Thanks for the reply. Agreed, this is what I'm trying to achieve. With my current bean I'm weighing 16g of beans which pretty much completely fill my basket. As it's filling my basket, I can level it off flat before tamping it.

What I'm looking to do is to use a 14g dose, but was asking how to level off the grind before tamping it. I'm currently using a flat tamp.


----------



## coffeechap (Apr 5, 2012)

Just stir the grinds then tamp


----------



## gman147 (Jul 7, 2012)

You don't need to level off, that's what the tamp is for









If it's really lop sided, tap it against the palm of your hand gently to level grinds before tamp.


----------



## urbanbumpkin (Jan 30, 2013)

poona said:


> You don't need to level off, that's what the tamp is for
> 
> 
> 
> ...


Thanks Poona. Sorry for sounding like a numpty, I'd just thought that if the grind was leveled unevenly in the basket it would compress it differently when you tamped it.
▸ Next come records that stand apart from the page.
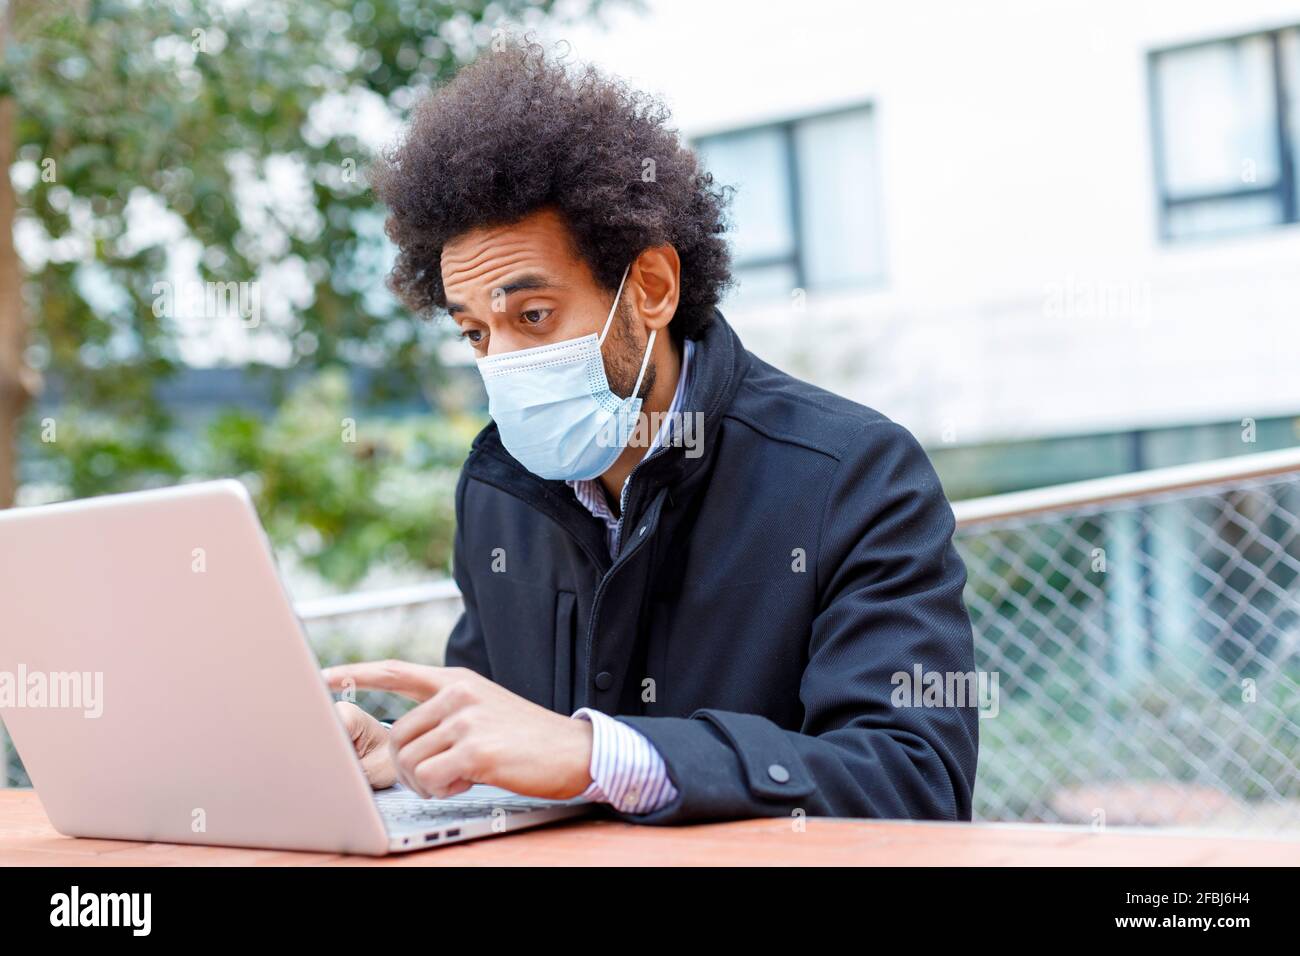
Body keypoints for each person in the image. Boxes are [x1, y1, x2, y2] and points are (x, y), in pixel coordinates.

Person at [323, 40, 979, 824]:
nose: (502, 361)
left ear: (653, 288)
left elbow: (913, 781)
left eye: (532, 316)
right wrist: (404, 754)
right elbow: (506, 741)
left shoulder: (855, 476)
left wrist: (602, 756)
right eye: (474, 333)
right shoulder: (498, 491)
At the moment I'm striring the grind in a different container before tipping it into the basket.

I had read that this was a reason for people using curved tamps, so that can grind into the portafiler in a mound and then tamp straight from that.

But I'll give the stiring in the portafilter and tamp from there a go without worrying about it being completely flat. Thanks for all of the advice.


----------



## Gangstarrrrr (Mar 4, 2013)

poona said:


> You don't need to level off, that's what the tamp is for
> 
> 
> 
> ...


Be careful with this. The side tap isn't a great idea, will likely create channeling. I used to get bad channeling till I stopped doing this. I'd use a toothpick, or similar to simply distribute the grounds.


----------



## gman147 (Jul 7, 2012)

Yeah, I've gone to using a sterile 22 gauge needle to distribute grinds. Nice and thin n sharp


----------



## urbanbumpkin (Jan 30, 2013)

poona said:


> Yeah, I've gone to using a sterile 22 gauge needle to distribute grinds. Nice and thin n sharp


As long as you're not injecting the grinds afterwards......or is that talking the search for the ultimate coffee hit a step to far!







thanks for the advice


----------



## gman147 (Jul 7, 2012)

Straight into the blood stream, the ultimate caffeine hit


----------



## garydyke1 (Mar 9, 2011)

I just distribute as evenly and centrally as possible in the basket and tamp


----------



## garydyke1 (Mar 9, 2011)

I just distribute as evenly and centrally as possible in the basket and tamp


----------